Thinking or hearing of chemical peel treatment may immediately bring to your mind photos of celebrities in a tabloid magazine you might have seen with red, flaky and burned looking faces. But in actual, this is not the case. Most of those images are a result of using outdated chemical peel formulas that leave unpleasant side effects.
Today’s chemical peel facial treatment is a game changer in non-surgical skin rejuvenation. They offer multiple benefits to improve skin tone, smooth texture, soften lines and wrinkles, brighten skin, and enhance skin tightness and firmness and much more without causing any unpleasant and damaging side effects.
Modern chemical peels are a perfect blend of art and science. A customised chemical peel cocktail solution is prepared by your doctor that is according to your skin type, issue and concern. You can ask about the acid used in chemical peel from your doctor but the more important thing is to know the strength and concentration of acid in the peel because this has an effect on your daily routine life and your skin after having the peel. For instance, if you intend to have a chemical peel facial treatment on Tuesday and you have to attend some big event On Thursday then you should avoid getting a stronger chemical peel unless you want to appear shedding off your old skin.
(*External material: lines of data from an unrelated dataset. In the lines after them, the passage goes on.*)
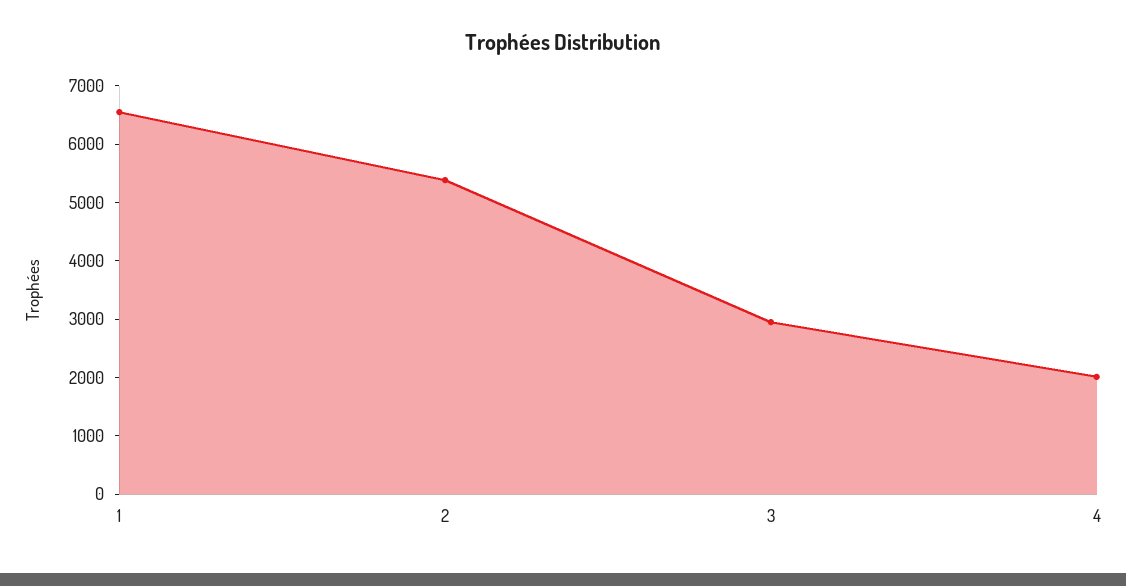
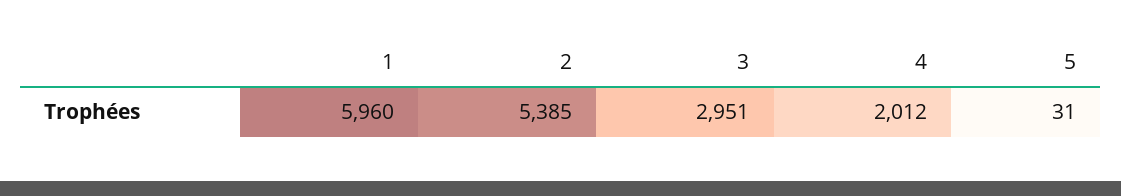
  {
-   "1": 6600,
+   "1": 5960,
    "2": 5385,
    "3": 2951,
-   "4": 2012
+   "4": 2012,
+   "5": 31
  }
Depending on the strength, chemical skin peels are generally classified into following three main categories:
1. Superficial skin peels: This type of skin peels are also known by the name of ‘lunchtime skin peels’. These peels work by removing the upper layer (epidermis) of the skin. The most commonly used chemical agents include alpha-hydroxy acid (lactic, glycolic, citric, malic and tartaric acid) and beta hydroxy acid (salicylic acid) which penetrates a bit deeper into the skin and is well suited for acne and acne prone skin. At a time, low concentrations of TCA (trichloroacetic acid) and retinoic acid may also be mixed for improving results.
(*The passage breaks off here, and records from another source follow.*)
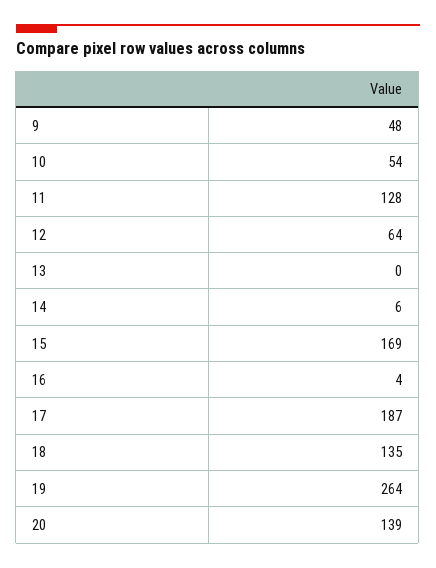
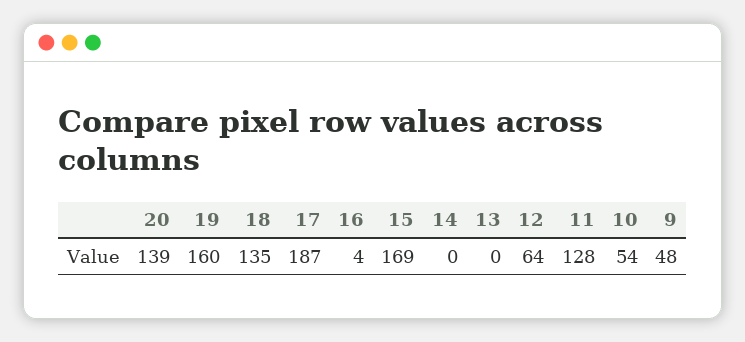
  {
    "9": 48,
    "10": 54,
    "11": 128,
    "12": 64,
    "13": 0,
-   "14": 6,
+   "14": 0,
    "15": 169,
    "16": 4,
    "17": 187,
    "18": 135,
-   "19": 264,
+   "19": 160,
    "20": 139
  }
The superficial chemical peel facial treatment offers instant results in the form of bright, rejuvenated skin tone and texture with little to no downtime and mild skin dryness and flaking. These are suitable for treating dry and dull skin, soft lines and wrinkles, mild hyperpigmentation, acne and acne scars and are a safe choice for most of the skin types. These are usually administered in a series and do not produce a longer lasting effect.
2. Medium skin peels: These peels penetrate deeper reaching to the border of skin’s dermis as compared to light or superficial skin peels. They work by removing the few top layers of skin where most of the pigmentation, blemishes, sun spots and other imperfections reside. These peels create a wound similar to sunburn which stimulates the natural wound healing process of skin; therefore, they require some downtime. But their benefits are worth the pain. As it penetrates deeper to reach dermis, medium depth peel is effective in treating sun damage and all which superficial skin peel treats. The additional benefit is that these peels also stimulate the production of collagen and produce a skin tightening effect.
The most common medium chemical peel facial treatment is TCA peel used in a concentration of 25%-35% and at times in combination with glycolic acid and other skin rejuvenating ingredients. It produces more dramatic results with some downtime and may require 2-3 treatments for best results.
3. Deep skin peels: Also known as phenol peels are suitable for treating severe sun damaged skin and deep lines and wrinkles. These are the least used type of peels because they require anaesthetic, have a risk of post peel hypopigmentation and requires at least 2 weeks of downtime. This chemical peel facial treatment has largely been replaced by lasers nowadays.